▶ **TASK DIRECTIONS**: Copy each line of the listing below exactly and drop the images.
· · · · ·
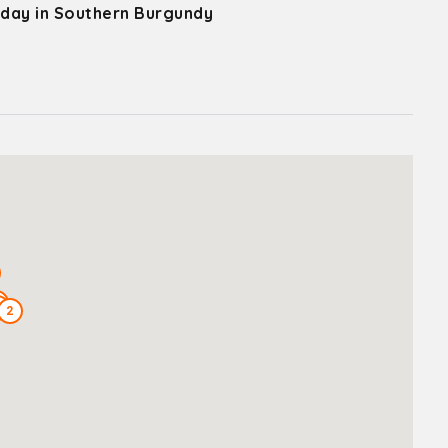
 day in Southern Burgundy
3
2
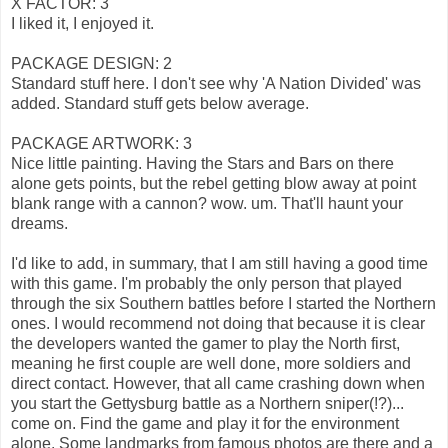
X FACTOR: 3
I liked it, I enjoyed it.
PACKAGE DESIGN: 2
Standard stuff here. I don't see why 'A Nation Divided' was
added. Standard stuff gets below average.
PACKAGE ARTWORK: 3
Nice little painting. Having the Stars and Bars on there
alone gets points, but the rebel getting blow away at point
blank range with a cannon? wow. um. That'll haunt your
dreams.
I'd like to add, in summary, that I am still having a good time
with this game. I'm probably the only person that played
through the six Southern battles before I started the Northern
ones. I would recommend not doing that because it is clear
the developers wanted the gamer to play the North first,
meaning he first couple are well done, more soldiers and
direct contact. However, that all came crashing down when
you start the Gettysburg battle as a Northern sniper(!?)...
come on. Find the game and play it for the environment
alone. Some landmarks from famous photos are there and a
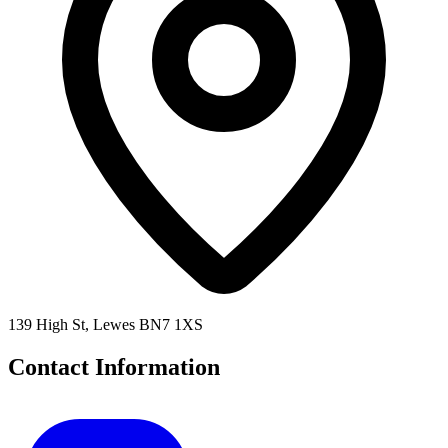
139 High St, Lewes BN7 1XS
Contact Information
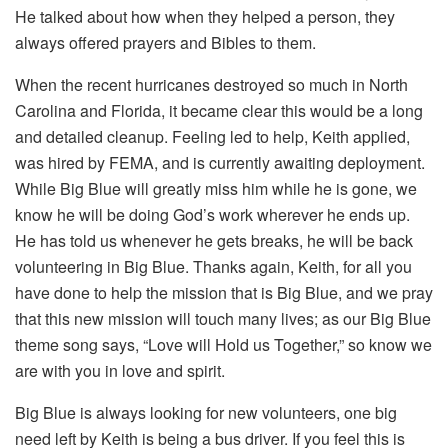
He talked about how when they helped a person, they
always offered prayers and Bibles to them.
When the recent hurricanes destroyed so much in North
Carolina and Florida, it became clear this would be a long
and detailed cleanup. Feeling led to help, Keith applied,
was hired by FEMA, and is currently awaiting deployment.
While Big Blue will greatly miss him while he is gone, we
know he will be doing God’s work wherever he ends up.
He has told us whenever he gets breaks, he will be back
volunteering in Big Blue. Thanks again, Keith, for all you
have done to help the mission that is Big Blue, and we pray
that this new mission will touch many lives; as our Big Blue
theme song says, “Love will Hold us Together,” so know we
are with you in love and spirit.
Big Blue is always looking for new volunteers, one big
need left by Keith is being a bus driver. If you feel this is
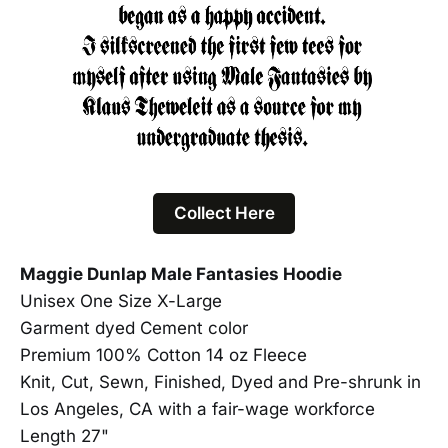
Collect Here
Maggie Dunlap Male Fantasies Hoodie
Unisex One Size X-Large
Garment dyed Cement color
Premium 100% Cotton 14 oz Fleece
Knit, Cut, Sewn, Finished, Dyed and Pre-shrunk in
Los Angeles, CA with a fair-wage workforce
Length 27"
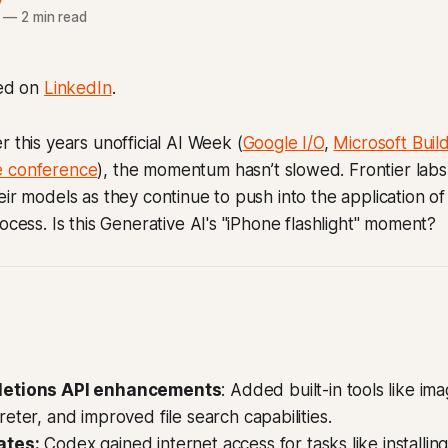
—
2 min read
hed on
LinkedIn
.
r this years unofficial AI Week (
Google I/O
,
Microsoft Buil
e conference
), the momentum hasn’t slowed. Frontier labs a
eir models as they continue to push into the application of
ocess. Is this Generative AI's "iPhone flashlight" moment?
letions API enhancements
: Added built-in tools like im
eter, and improved file search capabilities.
ates:
Codex gained internet access for tasks like installi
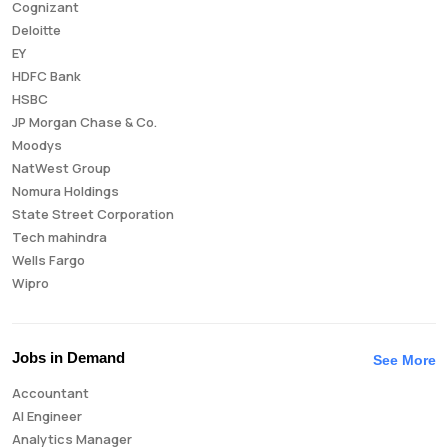
Cognizant
Deloitte
EY
HDFC Bank
HSBC
JP Morgan Chase & Co.
Moodys
NatWest Group
Nomura Holdings
State Street Corporation
Tech mahindra
Wells Fargo
Wipro
Jobs in Demand
See More
Accountant
AI Engineer
Analytics Manager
· · · · ·
▶ **EXERCISE OUTPUT**:
 day in Southern Burgundy
3
2
X FACTOR: 3
I liked it, I enjoyed it.
PACKAGE DESIGN: 2
Standard stuff here. I don't see why 'A Nation Divided' was
added. Standard stuff gets below average.
PACKAGE ARTWORK: 3
Nice little painting. Having the Stars and Bars on there
alone gets points, but the rebel getting blow away at point
blank range with a cannon? wow. um. That'll haunt your
dreams.
I'd like to add, in summary, that I am still having a good time
with this game. I'm probably the only person that played
through the six Southern battles before I started the Northern
ones. I would recommend not doing that because it is clear
the developers wanted the gamer to play the North first,
meaning he first couple are well done, more soldiers and
direct contact. However, that all came crashing down when
you start the Gettysburg battle as a Northern sniper(!?)...
come on. Find the game and play it for the environment
alone. Some landmarks from famous photos are there and a
139 High St, Lewes BN7 1XS
Contact Information
He talked about how when they helped a person, they
always offered prayers and Bibles to them.
When the recent hurricanes destroyed so much in North
Carolina and Florida, it became clear this would be a long
and detailed cleanup. Feeling led to help, Keith applied,
was hired by FEMA, and is currently awaiting deployment.
While Big Blue will greatly miss him while he is gone, we
know he will be doing God’s work wherever he ends up.
He has told us whenever he gets breaks, he will be back
volunteering in Big Blue. Thanks again, Keith, for all you
have done to help the mission that is Big Blue, and we pray
that this new mission will touch many lives; as our Big Blue
theme song says, “Love will Hold us Together,” so know we
are with you in love and spirit.
Big Blue is always looking for new volunteers, one big
need left by Keith is being a bus driver. If you feel this is
Collect Here
Maggie Dunlap Male Fantasies Hoodie
Unisex One Size X-Large
Garment dyed Cement color
Premium 100% Cotton 14 oz Fleece
Knit, Cut, Sewn, Finished, Dyed and Pre-shrunk in
Los Angeles, CA with a fair-wage workforce
Length 27"
—
2 min read
hed on
LinkedIn
.
r this years unofficial AI Week (
Google I/O
,
Microsoft Buil
e conference
), the momentum hasn’t slowed. Frontier labs a
eir models as they continue to push into the application of
ocess. Is this Generative AI's "iPhone flashlight" moment?
letions API enhancements
: Added built-in tools like im
eter, and improved file search capabilities.
ates:
Codex gained internet access for tasks like installi
Cognizant
Deloitte
EY
HDFC Bank
HSBC
JP Morgan Chase & Co.
Moodys
NatWest Group
Nomura Holdings
State Street Corporation
Tech mahindra
Wells Fargo
Wipro
Jobs in Demand
See More
Accountant
AI Engineer
Analytics Manager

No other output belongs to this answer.